[Records from a dataset]
----

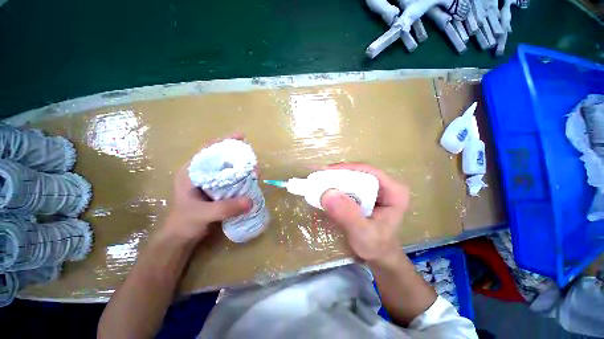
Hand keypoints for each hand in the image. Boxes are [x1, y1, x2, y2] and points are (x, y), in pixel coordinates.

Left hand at [163, 135, 251, 242]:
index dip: (224, 141)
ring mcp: (210, 183)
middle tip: (252, 158)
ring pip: (228, 170)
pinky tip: (251, 181)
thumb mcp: (202, 214)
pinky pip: (232, 181)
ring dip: (242, 168)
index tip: (240, 136)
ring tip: (255, 170)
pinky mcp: (218, 192)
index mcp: (191, 172)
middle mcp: (202, 174)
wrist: (181, 239)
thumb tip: (250, 201)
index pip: (208, 150)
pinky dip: (241, 179)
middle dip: (237, 155)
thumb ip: (225, 208)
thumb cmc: (184, 223)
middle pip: (221, 158)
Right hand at [320, 163, 409, 263]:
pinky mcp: (366, 193)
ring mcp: (376, 188)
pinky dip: (337, 186)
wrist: (378, 255)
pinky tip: (326, 189)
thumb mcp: (363, 233)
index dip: (347, 168)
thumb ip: (348, 215)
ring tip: (319, 182)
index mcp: (394, 191)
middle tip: (319, 177)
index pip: (369, 171)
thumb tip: (327, 194)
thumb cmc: (376, 246)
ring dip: (336, 179)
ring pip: (353, 177)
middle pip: (359, 172)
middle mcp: (386, 185)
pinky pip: (350, 184)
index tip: (326, 172)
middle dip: (339, 174)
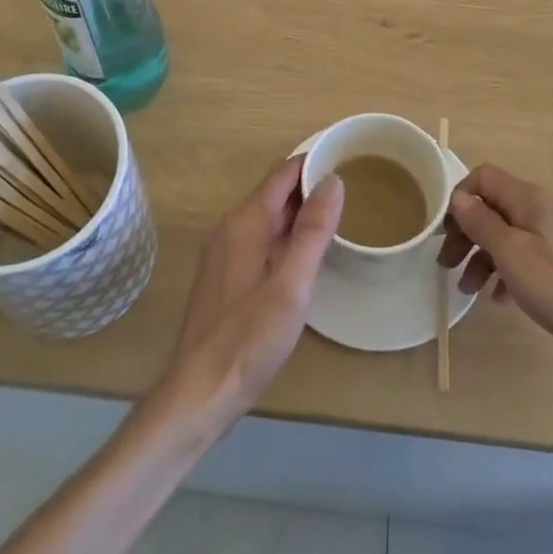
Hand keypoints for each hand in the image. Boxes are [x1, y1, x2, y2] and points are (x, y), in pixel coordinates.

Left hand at [159, 156, 342, 426]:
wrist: (200, 391)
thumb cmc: (249, 338)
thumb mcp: (292, 285)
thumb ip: (313, 231)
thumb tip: (334, 179)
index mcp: (246, 221)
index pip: (283, 172)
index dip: (315, 163)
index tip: (348, 162)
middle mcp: (231, 226)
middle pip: (275, 192)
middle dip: (310, 187)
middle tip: (352, 193)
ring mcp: (224, 251)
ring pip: (267, 216)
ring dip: (298, 213)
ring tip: (336, 220)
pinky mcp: (224, 274)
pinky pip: (259, 237)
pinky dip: (284, 234)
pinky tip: (304, 255)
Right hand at [438, 166, 552, 373]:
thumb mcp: (511, 253)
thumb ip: (481, 222)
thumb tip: (458, 197)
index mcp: (530, 198)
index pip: (484, 176)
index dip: (460, 197)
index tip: (445, 230)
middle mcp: (542, 210)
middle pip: (493, 207)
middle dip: (466, 232)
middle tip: (447, 263)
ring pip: (507, 235)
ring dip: (482, 257)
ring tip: (469, 289)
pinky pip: (525, 257)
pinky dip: (506, 272)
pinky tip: (499, 298)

----

_Try it_
Above, find the line with "thumb cmc: (376, 246)"; copy it and every line down to the line with "thumb ip: (313, 231)", exactly and both included, but no pictures.

_Task solution_
thumb cmc: (376, 246)
ring dip: (336, 179)
ring pip: (353, 177)
middle pip: (359, 172)
middle mcp: (386, 185)
pinky pip: (350, 184)
index tip: (326, 172)
middle dip: (339, 174)
Hand keypoints for each hand in the image. Boxes are [x1, y1, x2, y2] and points are (x, y), in pixel coordinates.

Left hand at [159, 156, 342, 426]:
wrist: (200, 391)
thumb cmc: (249, 338)
thumb mcp: (292, 285)
thumb ip: (313, 231)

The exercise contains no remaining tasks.